### USING THE INFORMATION
• A. Answer these questions using the passage on partition tables:
(i) Which partition will a PC boot from?
(ii) What do the SD and MMC specifications require the file system to be?
(iii) How many more records does the partition table in an extended partition's "boot sector" contain?
• B. Transcribe the passage on partition tables from "As the above" up to and including "should be zero.".

### GIVEN TEXT
OffsetDescriptionSize
0x00 0x80 if active (bootable), 0 otherwise 1
0x01 start of the partition in CHS-addressing 3
0x04 type of the partition, see below 1
0x05 end of the partition in CHS-addressing 3
0x08 relative offset to the partition in sectors (LBA) 4
0x0C size of the partition in sectors 4

As the above table shows, the partition table also contains a value that indicates the type of the file system, plus a flag that signals whether the partition is active. A PC will only boot from the active partition. A partition record that is "empty" or invalid typically has all fields set to zero; at least the "type" field of the partition (offset 0x04) should be zero.

A subset of partition type values, related to FAT, is below:

Partition typeDescription
0 empty / unused
1 FAT12
4 FAT16 for partitions <= 32 MiB
5 extended partition
6 FAT16 for partitions > 32 MiB
11 FAT32 for partitions <= 2 GiB
12 Same as type 11 (FAT32), but using LBA addressing, which removes size constraints
14 Same as type 6 (FAT16), but using LBA addressing
15 Same as type 5, but using LBA addressing
The partition record should always hold the relative linear offset to the start of the partition. For use in embedded devices, the types 4, 6 and 14 may all be seen as equivalent.

For "disks" that are on a Flash memory card, Microsoft Windows is very forgiving for the partition type value. Microsoft Windows appears to look at the Disk Parameter Block of the partition itself to determine whether it can support the card. Since CompactFlash cards and SD/MMC cards usually come readily partitioned and formatted (with a single partition for the entire card), this makes sense. Both the SD specifications and MMC specifications even mandate that the file system is a variety of FAT (either FAT12/16 or FAT32, depending on the capacity of the card).

A partition record can also point to an extended partition table (types 5 or 15). An extended partition is a separate partition that holds a kind of "boot sector" that contains a partition table with four more records. Extended partitions are beyond the scope of this paper. Extended partitions almost never appear on Flash memory cards —as said, cards typically contain only a single (primary) partition for the entire card.

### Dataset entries

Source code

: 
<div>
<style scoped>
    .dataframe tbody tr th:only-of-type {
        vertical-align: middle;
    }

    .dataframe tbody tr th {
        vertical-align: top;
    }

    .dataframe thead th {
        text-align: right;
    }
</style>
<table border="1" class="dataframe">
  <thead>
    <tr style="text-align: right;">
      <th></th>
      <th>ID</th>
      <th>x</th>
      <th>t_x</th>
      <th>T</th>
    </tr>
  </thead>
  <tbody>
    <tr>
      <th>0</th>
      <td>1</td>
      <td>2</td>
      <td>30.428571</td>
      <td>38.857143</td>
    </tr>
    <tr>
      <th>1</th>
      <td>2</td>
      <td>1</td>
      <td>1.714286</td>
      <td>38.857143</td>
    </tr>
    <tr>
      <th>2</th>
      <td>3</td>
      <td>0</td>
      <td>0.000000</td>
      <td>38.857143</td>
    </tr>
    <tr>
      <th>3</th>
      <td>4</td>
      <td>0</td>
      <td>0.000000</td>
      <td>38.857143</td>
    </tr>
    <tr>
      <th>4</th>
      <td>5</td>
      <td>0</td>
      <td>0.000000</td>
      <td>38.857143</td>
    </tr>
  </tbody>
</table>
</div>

### EXPECTED RESPONSES
• A.
(i) The active partition.
(ii) A variety of FAT, either FAT12/16 or FAT32, depending on the capacity of the card.
(iii) Four.

• B.
As the above table shows, the partition table also contains a value that indicates the type of the file system, plus a flag that signals whether the partition is active. A PC will only boot from the active partition. A partition record that is "empty" or invalid typically has all fields set to zero; at least the "type" field of the partition (offset 0x04) should be zero.